The ACLU Is in Dublin, Ireland, Today Defending the Right to Privacy for Europeans and Americans Alike
& Neema Singh Guliani, ACLU Legislative Counsel
Today, lawyers for Facebook will cross-examine ACLU Staff Attorney Ashley Gorski at a court hearing in Dublin, Ireland, about U.S. surveillance policies and privacy protections. The hearing is part of litigation in European courts over whether users’ private data is adequately safeguarded when companies like Facebook move that information from Europe to the United States.
Facebook says that its users’ data is adequately protected, even in the face of sweeping U.S. surveillance programs, like the PRISM program revealed by whistleblower Edward Snowden. It also says that European citizens can readily obtain remedies for illegal surveillance in U.S. courts. But those claims are hard to square with reality. As our ACLU colleague has explained in her expert report, this data is incredibly vulnerable to spying programs operated by the NSA and other U.S. intelligence agencies. Moreover, in practice, the millions of people affected by this spying have few (if any) effective remedies.
Given all we’ve learned in the past three years — and given the dangerous spying powers wielded by our new president — U.S. tech companies must continue their efforts to promote strong surveillance reforms.
Friday’s hearing is part of what is known as the Schrems litigation — a pair of cases brought in European courts following the revelations of NSA spying that began in June 2013. Those disclosures revealed a vast machinery of surveillance, such as the PRISM program operated under Section 702 of Foreign Intelligence Surveillance Act, which the government uses to target tens of thousands of non-U.S. citizens for surveillance with few restrictions. According to NSA documents, Facebook was one of the major internet companies compelled to turn over its users’ stored and real-time communications under PRISM.
The breadth of U.S. government spying is a problem for companies that want to move their users’ data from the European Union to the United States. The E.U. generally prohibits companies from transferring private data out of the E.U. unless that data will receive “essentially equivalent” protection at its destination. The Schrems cases have challenged various protocols that companies like Facebook have relied on to satisfy these legal obligations. The initial challenge concerned the so-called Safe Harbour arrangement, which was invalidated by the Court of Justice for the European Union on privacy grounds in 2015. The present case challenges a new set of protocols that some companies invoked in an attempt to meet E.U. privacy rules after that groundbreaking decision.

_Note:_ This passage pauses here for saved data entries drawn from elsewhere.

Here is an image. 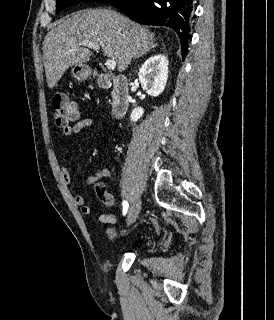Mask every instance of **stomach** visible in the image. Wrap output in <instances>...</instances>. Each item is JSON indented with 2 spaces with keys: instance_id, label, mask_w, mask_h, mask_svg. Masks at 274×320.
I'll return each mask as SVG.
<instances>
[{
  "instance_id": "stomach-1",
  "label": "stomach",
  "mask_w": 274,
  "mask_h": 320,
  "mask_svg": "<svg viewBox=\"0 0 274 320\" xmlns=\"http://www.w3.org/2000/svg\"><path fill=\"white\" fill-rule=\"evenodd\" d=\"M92 70L89 68V66H79V64H76V68H73L72 74L76 80H86L88 76H90Z\"/></svg>"
}]
</instances>
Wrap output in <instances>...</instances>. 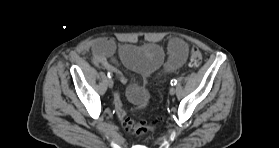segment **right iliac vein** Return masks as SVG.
Instances as JSON below:
<instances>
[{"instance_id":"right-iliac-vein-1","label":"right iliac vein","mask_w":279,"mask_h":148,"mask_svg":"<svg viewBox=\"0 0 279 148\" xmlns=\"http://www.w3.org/2000/svg\"><path fill=\"white\" fill-rule=\"evenodd\" d=\"M107 85L109 86V88H112L114 86V82H113L112 78L107 79Z\"/></svg>"}]
</instances>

The legal issues before the Irish High Court are complex, but what’s at stake is not. The case highlights just how easy it is for U.S. intelligence agencies to access Europeans’ data once it is transferred to the United States. And it highlights also just how few meaningful remedies are available in the United States to those who want to challenge NSA surveillance, whether they are Europeans or Americans. The fact that few individuals receive notice of surveillance, combined with the U.S. government’s repeated use of standing doctrine and the state secrets privilege to block court review, has put redress almost entirely out of reach.
If the European courts ultimately conclude that the U.S. surveillance regime lacks essential protections for E.U. citizens, companies like Facebook may have more difficulty transferring their users’ private data to the United States — at least until the U.S. adopts badly needed reforms to its surveillance laws.
There are several ways that tech companies could push for stronger protections for their users’ data in the face of U.S. government spying.
First and foremost, tech companies must actively lobby members of Congress to reform our surveillance laws — especially Section 702, which is set to expire this year. Tech companies, including Facebook, make contributions to dozens of candidates for the House of Representatives and Senate, including politicians who have introduced anti-privacy measures in the past or have advocated for the resurrection of mass surveillance programs. The message to lawmakers should be clear: If they do not support pro-privacy policies, they should no longer expect to receive Facebook support. Surveillance reform must remain a high priority for tech companies.
Second, tech companies should continue to oppose efforts to expand U.S. surveillance powers or to weaken encryption. In the past, Facebook — to its credit — has challenged efforts to allow the FBI to collect sensitive information, like browsing history, without appropriate court process. In addition, Facebook has stated its opposition to backdoors in encrypted products. Tech companies should continue to resist, both publicly and in the face of any private pressure they receive from the Trump administration.
Third, tech companies should push back against unilateral efforts by the Trump administration to strip away privacy protections for immigrants and foreigners. For example, the Trump immigration executive order contained a provision stripping anyone who is not a U.S. citizen or green card holder of certain protections under the Privacy Act. As a result, individuals around the world and many immigrants in the United States may now have their private information disseminated without appropriate safeguards.
Now that President Trump has the keys to the US surveillance state, it’s more important than ever that tech companies work with us in the fight for surveillance reform.